In spinal MRIs, the area of contrast enhancement may be granulation tissue, fibrosis, inflammation, and/or edema, indicating an unhealed fracture [31]. In our patients, abnormal enhancement of bone marrow on MRIs can be seen up to 12 weeks after the initial fracture event. The higher degree of enhancement in these areas reflects a more acute process and more trabecular injury. Severely osteoporotic vertebral bodies are more susceptible to refracture. Non-healing or refracture results in progressive volume loss during the healing process [32]. The unenhanced area may be fluid, gas, necrosis, or avascular bone marrow. The poor enhancement in these areas suggests that the contents of the vertebrae are non-viable. Although not in the final refracture prediction model during follow-up, there was a greater SI increase in the well-enhanced zone and a greater SI decrease in the poorly enhanced zone in the refracture group, indicating diminished bone marrow integrity (Table 1).

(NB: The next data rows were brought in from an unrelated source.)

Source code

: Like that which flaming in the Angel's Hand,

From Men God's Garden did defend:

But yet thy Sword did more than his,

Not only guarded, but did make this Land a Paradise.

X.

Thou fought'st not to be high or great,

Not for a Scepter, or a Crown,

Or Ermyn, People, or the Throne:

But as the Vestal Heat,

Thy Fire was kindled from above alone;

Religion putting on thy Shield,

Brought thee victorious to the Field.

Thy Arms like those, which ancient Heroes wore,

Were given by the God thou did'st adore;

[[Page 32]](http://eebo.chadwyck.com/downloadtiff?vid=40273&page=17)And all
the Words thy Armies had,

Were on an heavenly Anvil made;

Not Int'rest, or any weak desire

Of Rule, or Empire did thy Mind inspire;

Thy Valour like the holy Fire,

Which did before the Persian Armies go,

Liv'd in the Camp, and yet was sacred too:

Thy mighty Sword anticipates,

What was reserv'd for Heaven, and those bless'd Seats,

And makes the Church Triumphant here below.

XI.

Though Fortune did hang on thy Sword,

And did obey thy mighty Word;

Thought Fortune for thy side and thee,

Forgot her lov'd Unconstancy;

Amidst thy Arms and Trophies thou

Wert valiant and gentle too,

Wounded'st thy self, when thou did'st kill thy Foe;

Aside from an effective histopathological evaluation, enhanced MRI could be used for poorer bone marrow quantification. We demonstrated that a 1% increase in the poorly enhanced volume ratio will increase the refracture rate by 3.8%. In fractures with an unfavorable prognosis, the ischemic area is usually wider, and restoration of vascularity is difficult [33]. By using dynamic MRI, Kanchiku et al. [27] demonstrated that the greater the noncontrast area in the injured vertebrae, the greater the subsequent progression of vertebral collapse. For ROI measurement, they used mid-sagittal MRI while we used five central sagittal views that covered a major portion of the vertebrae. In many instances, the vertebral injury involves only lateral part of the endplate and may not be fully represented in mid-sagittal images. Although it is possible to underestimate the unenhanced volume ratio by using mid-sagittal MRI, a problem is that delayed images may overestimate the enhanced part due to delays in contrast extravasation into the avascular zone, which would not increase SI during early dynamic imaging.

Cement distribution patterns also correlated well with bone marrow integrity, which may influence the prognosis of cemented vertebrae. In a fat-suppressed contrast-enhanced MRI study [15], a solid distribution pattern of injected cement was observed in all unenhanced areas, while outside the unenhanced area a solid pattern was not observed. Technically, the unenhanced areas, which are usually located anterior-superiorly, tend to be filled easily during the procedure. The minimal resistance from the cleft was prone to leaving the posterior enhanced area unfilled. The higher the unenhanced volume ratio of injured vertebrae, the more intravertebral space would be replaced by rigid cement. This suggests that crushing of the unfilled, small, enhanced part of the injured vertebrae by the cemented portion is inevitable (Fig. 3).

Fig. 3
figure 3

Images of a 62-year-old man. T2-weighted images (a) and T1-weighted-enhanced fat-suppression images (b) show a large, poorly enhanced zone in the L1 vertebra (arrow). c Plain radiographic image immediately after vertebroplasty. (d) Follow-up MRI 1 month after the procedure showed a recurrent fracture with increased enhancement of the inferior-posterior vertebra. e Further collapse of the treated vertebra was found 6 months after vertebroplasty

Full size image

There are several limitations in this study. The refractures were identified on the basis of radiographic findings during follow-up after varying time periods. We were not able to obtain all the pain relief, relapse, and neurological data for all patients during their follow-up and could not draw conclusions regarding clinical symptom and AVH loss. The actual time interval between the occurrence of back pain and performing the MRI study was not available at data collection. The time effort required for quantification of the SI and volume parameters in the preoperative MRI is unknown. Patients with multiple or repeat vertebroplasty were not enrolled in this study. The influence between cemented–cemented vertebrae and cemented–normal-cemented vertebrae were not investigated.

Conclusion

Although vertebroplasty can initially stabilize injured vertebrae, further collapse of the cemented vertebrae occurred rapidly during follow-up. In this study, significant pre-procedure MRI-based predictors of increased risk for cemented vertebral refracture have been identified.